Chechen strongman taunts referee, apologises later
Chechen leader Ramzan Kadyrov on Monday admitted to taking control of the public address system during a home match played by his local football team, Terek Grozny, to shout: “The referee is corrupt. You jerk!”
“Yes it was me, Ramzan Kadyrov,” he told the RIA Novosti news agency after his booming voice interrupted play in the match against Rubin Kazan on Sunday evening – which ended 0-0.
“I had serious reasons to do this. What’s more, my grievances against the referee are not only about this game,” he said.
“The actions of the referee require careful investigation. We must not allow one man to spoil the whole game.”
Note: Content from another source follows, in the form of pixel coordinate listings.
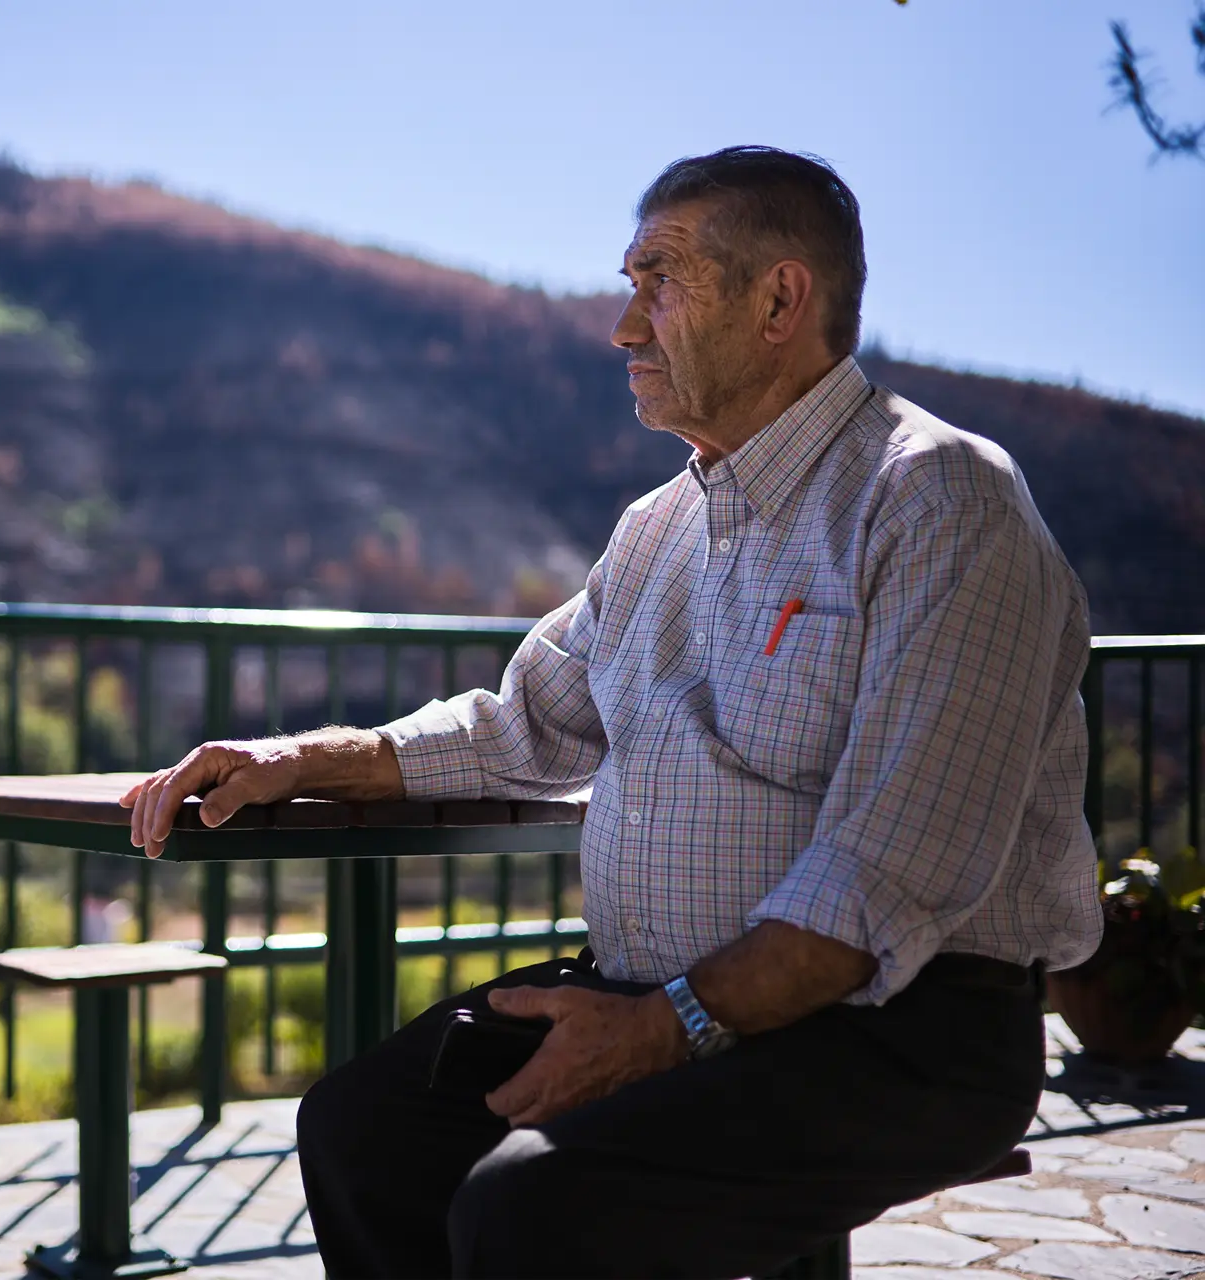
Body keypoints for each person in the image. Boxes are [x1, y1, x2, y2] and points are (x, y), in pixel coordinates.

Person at [119, 145, 1102, 1279]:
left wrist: (663, 1027)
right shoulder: (657, 529)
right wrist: (306, 757)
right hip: (669, 991)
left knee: (532, 1206)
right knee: (363, 1130)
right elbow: (522, 723)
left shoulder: (939, 498)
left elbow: (887, 873)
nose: (625, 328)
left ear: (780, 297)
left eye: (660, 281)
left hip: (901, 1025)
As the referee, Mikhail Vilkov, handed out a red card to the Terek captain Rizvan Utsiyev, an infuriated yell rang out across the stadium to cheers from the crowd, according to television footage posted on YouTube.
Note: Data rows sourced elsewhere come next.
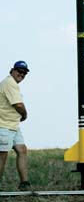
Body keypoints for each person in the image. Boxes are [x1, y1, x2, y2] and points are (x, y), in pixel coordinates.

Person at [0, 61, 31, 191]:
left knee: (22, 149)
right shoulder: (9, 83)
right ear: (12, 70)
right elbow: (18, 105)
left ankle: (24, 183)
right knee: (2, 155)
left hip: (13, 125)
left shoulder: (13, 84)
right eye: (19, 71)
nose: (21, 74)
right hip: (4, 125)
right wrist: (24, 115)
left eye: (24, 73)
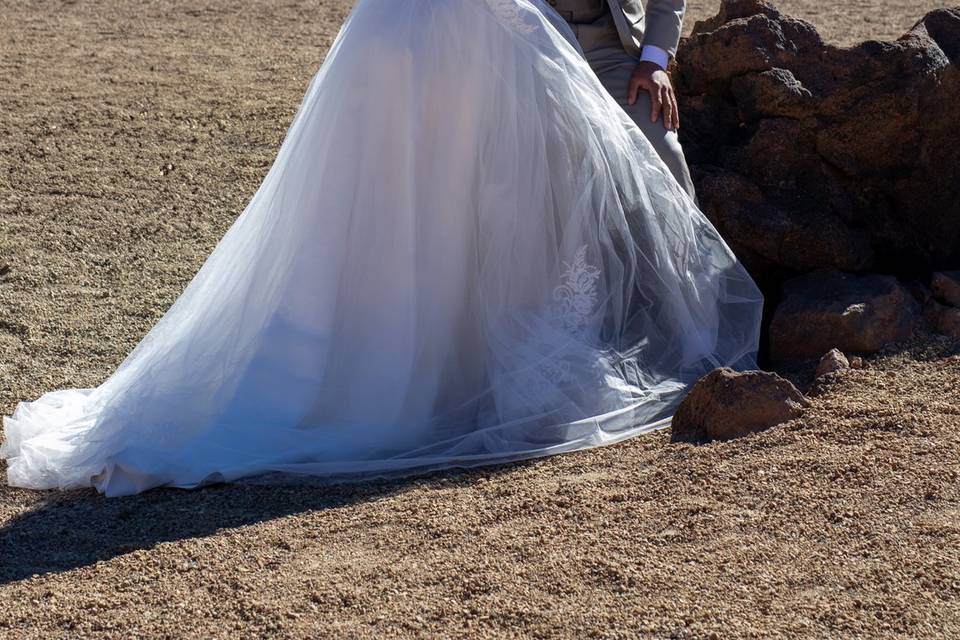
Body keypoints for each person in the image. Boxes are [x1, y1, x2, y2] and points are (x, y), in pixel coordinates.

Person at [2, 0, 762, 497]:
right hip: (471, 30)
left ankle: (677, 331)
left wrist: (655, 57)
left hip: (566, 39)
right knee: (426, 188)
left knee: (578, 177)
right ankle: (431, 361)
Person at [550, 0, 695, 197]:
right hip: (532, 41)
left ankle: (687, 228)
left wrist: (654, 60)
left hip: (613, 45)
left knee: (663, 151)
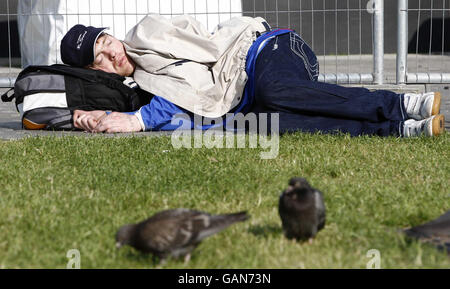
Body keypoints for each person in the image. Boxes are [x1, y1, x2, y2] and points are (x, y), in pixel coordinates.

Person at [60, 14, 445, 137]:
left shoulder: (146, 36)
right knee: (271, 124)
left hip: (268, 50)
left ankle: (401, 102)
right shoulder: (142, 84)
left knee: (275, 92)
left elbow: (193, 84)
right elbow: (193, 116)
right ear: (96, 72)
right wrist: (90, 117)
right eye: (100, 58)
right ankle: (398, 128)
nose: (112, 52)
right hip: (244, 93)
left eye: (105, 40)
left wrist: (139, 120)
“What on Earth?” the television commentator said repeatedly.
Kadyrov late on Sunday wrote on his Instagram: “I apologise to the whole football world for what I said in the heat of the moment. But not to the referee, he deserved to be called corrupt.”
There were initial doubts about whether Kadyrov had himself spoken on the public address system or an announcer.
Kadyrov is named as the head of the Terek club on its website.
Kadyrov, who recently played host to French actor Gerard Depardieu and gave him an apartment in Grozny, rules Chechnya with a paternalistic yet informal style, travelling in a vast motorcade but rarely wearing a suit and tie.
A report on the incident has been sent to the Russian Football Union, the executive director of the Russian Premier League, Sergei Cheban, told the Interfax news agency.
The punishment could be a fine or holding matches behind closed doors, according to how the incident is classified, Russian media reported.
Kadyrov on Monday refused to back down.
“The decision of the Russian Football Union on this incident is law to us. However hard it is, we are ready to accept it. But I won’t take my words back,” he told journalists in Grozny.